Maybe. The wireless card likely won't work and you might have a problem with graphics given it looks like from what you posted above, the laptop uses Hybrid(Nvidia Optimus) graphics, but everything else should work under FreeBSD. Back up your data, give FreeBSD a spin, and post any questions/problems you have in a new thread(s).


----------



## Oko (Sep 15, 2015)

motorcycloid said:


> I've been using Linux for more than 3 years and I'm willing to to try out FreeBSD, as I read it doesn't run on any system like Linux would.


That is true. Linux runs on more architectures than FreeBSD. However your computer is a standard amd64 architecture so it will of course run. On another hand NetBSD runs on more architectures than Linux so no big deal if you want to run BSD.

More seriously  what you meant to ask is if your laptop is fully supported by FreeBSD i.e. if suspend/resume will work as expected, wireless, graphics with 3d acceleration and similar.

It is very unlikely that FreeBSD will work "better" than Ubuntu or RHEL on your laptop. Actually I am almost certain that your wireless card is closed hardware and will not work. NVIDIA GF108M maybe with binary blob driver. Suspend/resume most likely not and so on.

On another hand if you are willing to sacrifice few minor things you will get the most advanced file system with full Journalling, a decent firewall, being free of systemd. Hell you might even want to run the browser in the Jail. Depends what are your priorities. If you don't know what I am talking about than most likely you don't need FreeBSD to begin with.


----------



## motorcycloid (Sep 15, 2015)

I appreciate your responses

what about my second laptop it's much older and doesn't have a dedicated graphics card?


*Machine #2*:
HP Compaq 6720s version: F.09 Chassis: type: 10

*CPU*:
Dual core Intel Core2 Duo CPU T5470 (-MCP-) cache: 2048 KB flags: (lm nx sse sse2 sse3 ssse3) bmips: 6383.94
Clock Speeds: 1: 1200.00 MHz 2: 800.00 MHz

*Graphics*: 
Intel Mobile GME965/GLE960 Integrated Graphics Controller

*Audio*:  
Intel 82801H (ICH8 Family) HD Audio Controller driver

*Network*:  
Card-1: Intel PRO/Wireless 3945ABG [Golan] Network Connection
Card-2: Intel 82562GT 10/100 Network Connection


----------



## Oko (Sep 15, 2015)

Suspend/resume would probably not work. The rest should be OK.


----------



## User7 (Sep 18, 2015)

Install FreeBSD on pendrive.


----------



## UnixRocks (Oct 1, 2015)

motorcycloid said:


> I've been using Linux for more than 3 years and I'm willing to to try out FreeBSD, as I read it doesn't run on any system like Linux would.
> 
> Here are my system's specs pls please check them out.
> ...
> ...



Looks like someone got that wireless chip working with FreeBSD - http://blog.cochard.me/2012/10/using-bcm4313-wireless-chip-under.html


----------



## cpm@ (Oct 1, 2015)

_Required actions_.
**A.** List every username that appears as a post heading in the FreeBSD thread, naming each one once.
**B.** Does each statement agree with the FreeBSD thread? Answer yes or no for each, and quote the words from the thread that decide it.
(i) Oko says Linux runs on more architectures than FreeBSD.
(ii) The second laptop has a dedicated graphics card.
(iii) Oko expects suspend/resume to work on the second laptop.
**C.** Please reproduce the FreeBSD thread's text starting at "Looks like someone" and ending at "cpm@ (Oct 1, 2015)".

_Exercise data_.
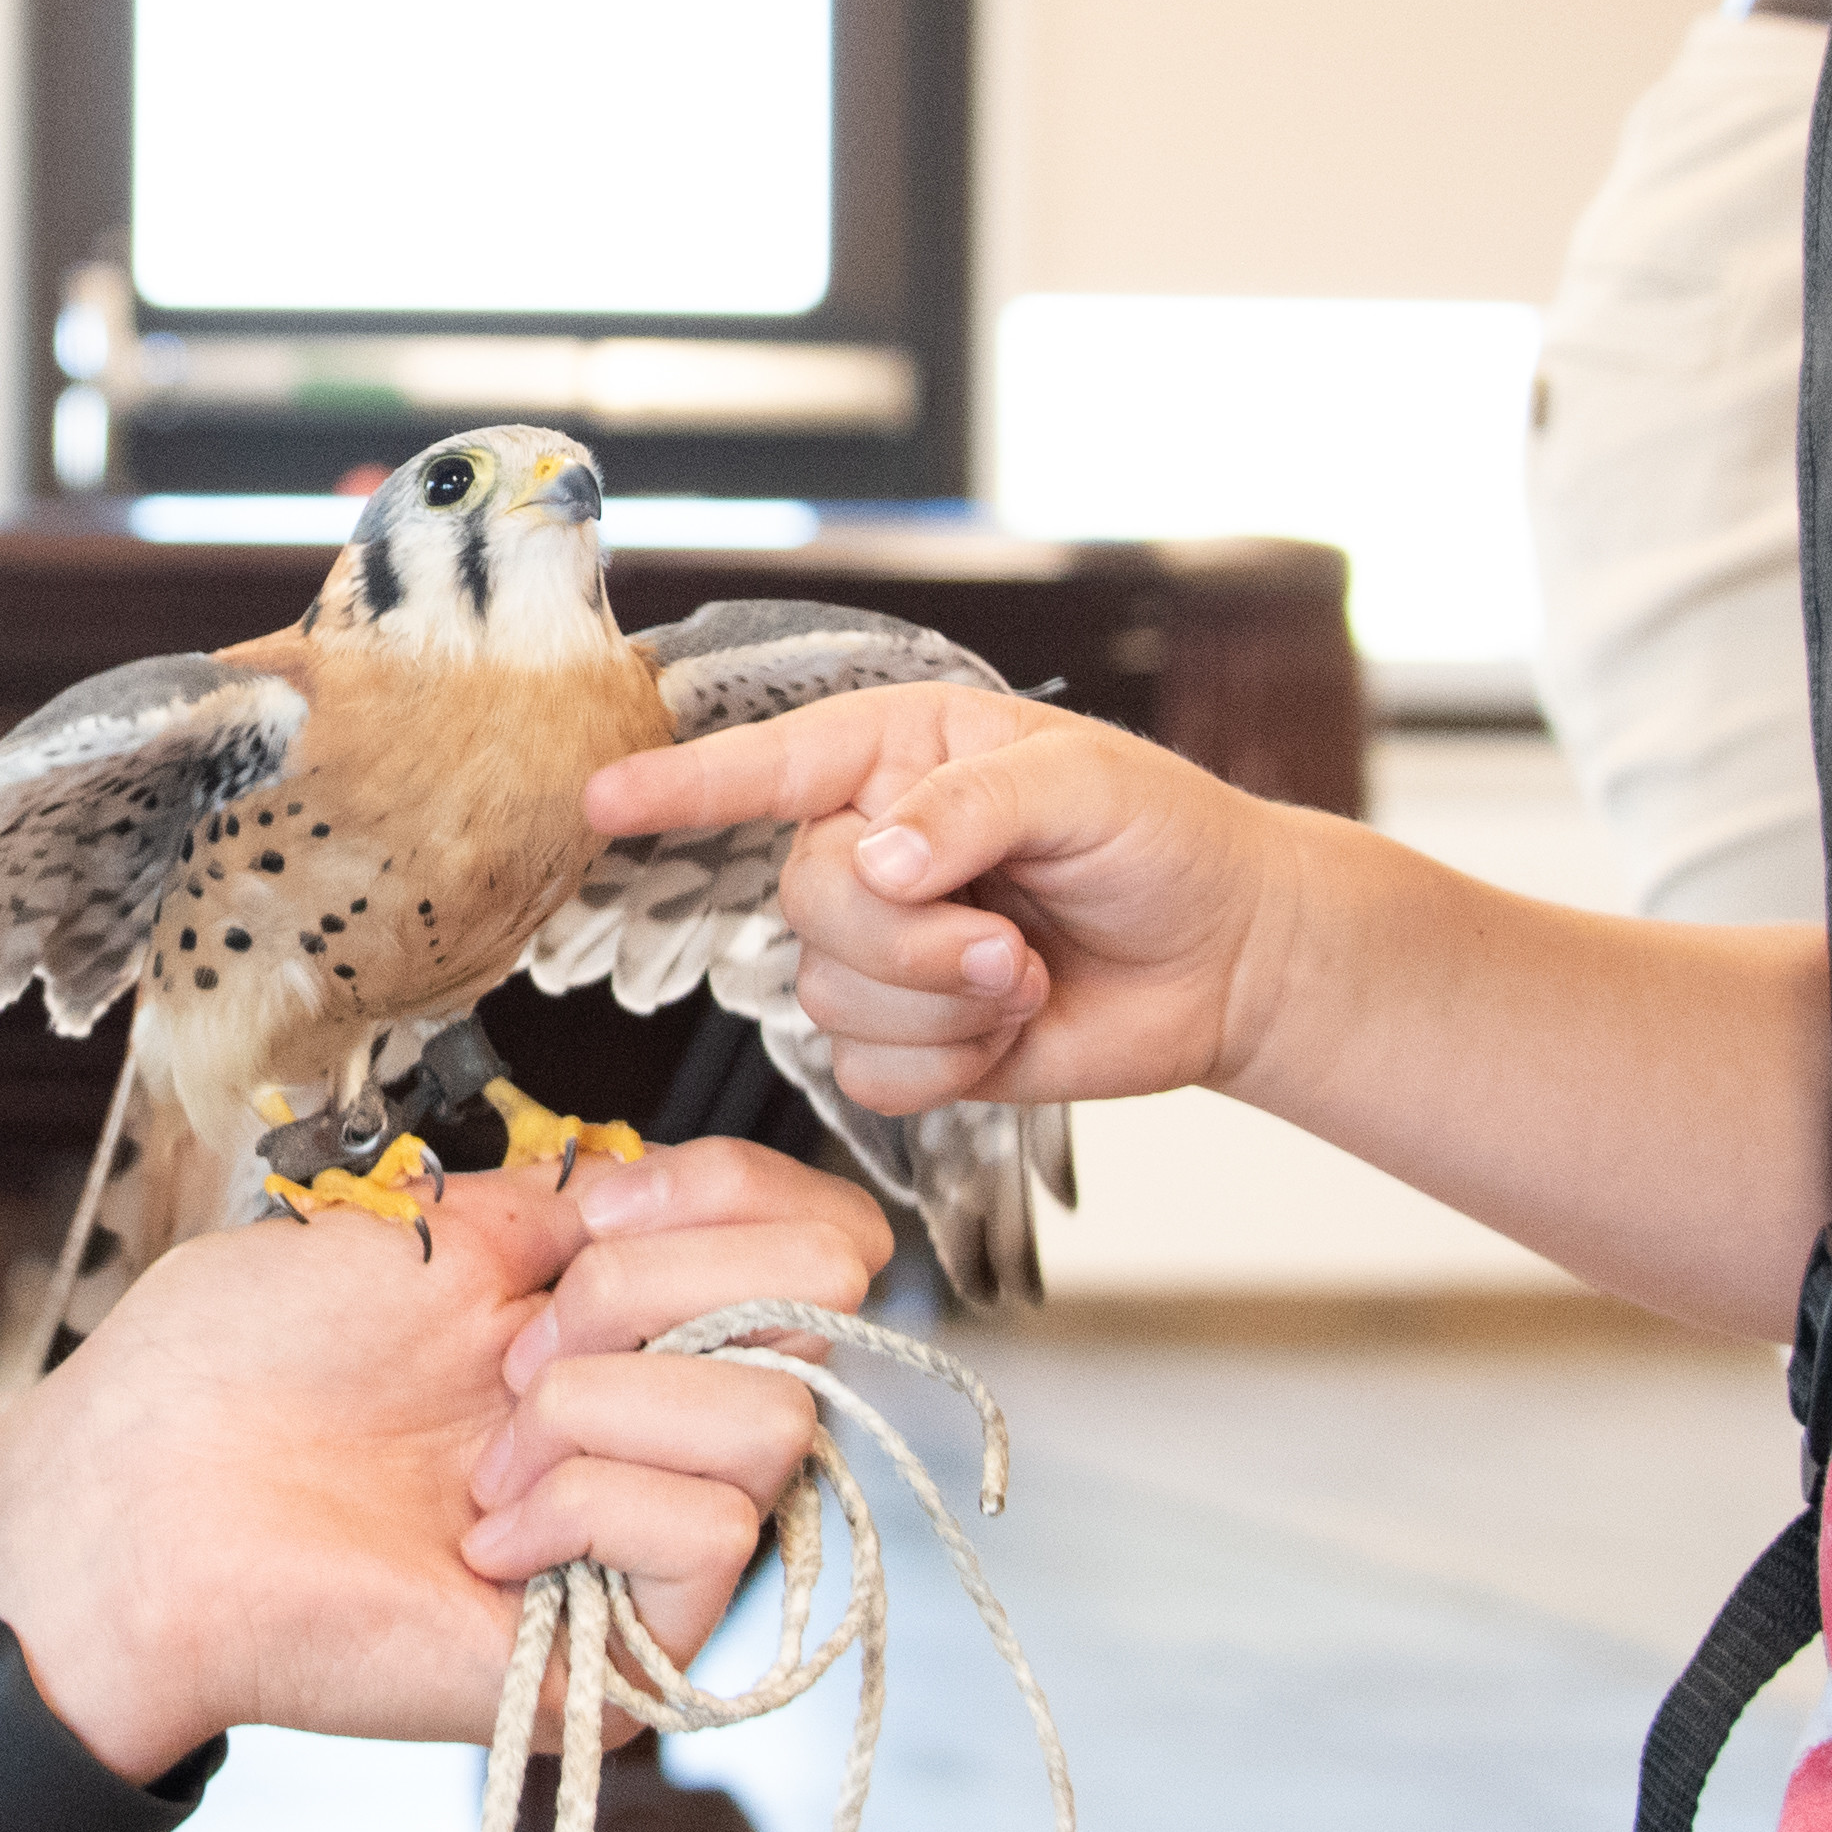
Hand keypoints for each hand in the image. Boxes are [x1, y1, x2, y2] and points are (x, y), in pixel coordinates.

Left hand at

_Your responses_.
**A.** Oko, motorcycloid, User7, UnixRocks, cpm@

**B.**
(i) Yes: "Linux runs on more architectures than FreeBSD."
(ii) No: "it's much older and doesn't have a dedicated graphics card"
(iii) No: "Suspend/resume would probably not work."

**C.**
Looks like someone got that wireless chip working with FreeBSD - http://blog.cochard.me/2012/10/using-bcm4313-wireless-chip-under.html


----------



## cpm@ (Oct 1, 2015)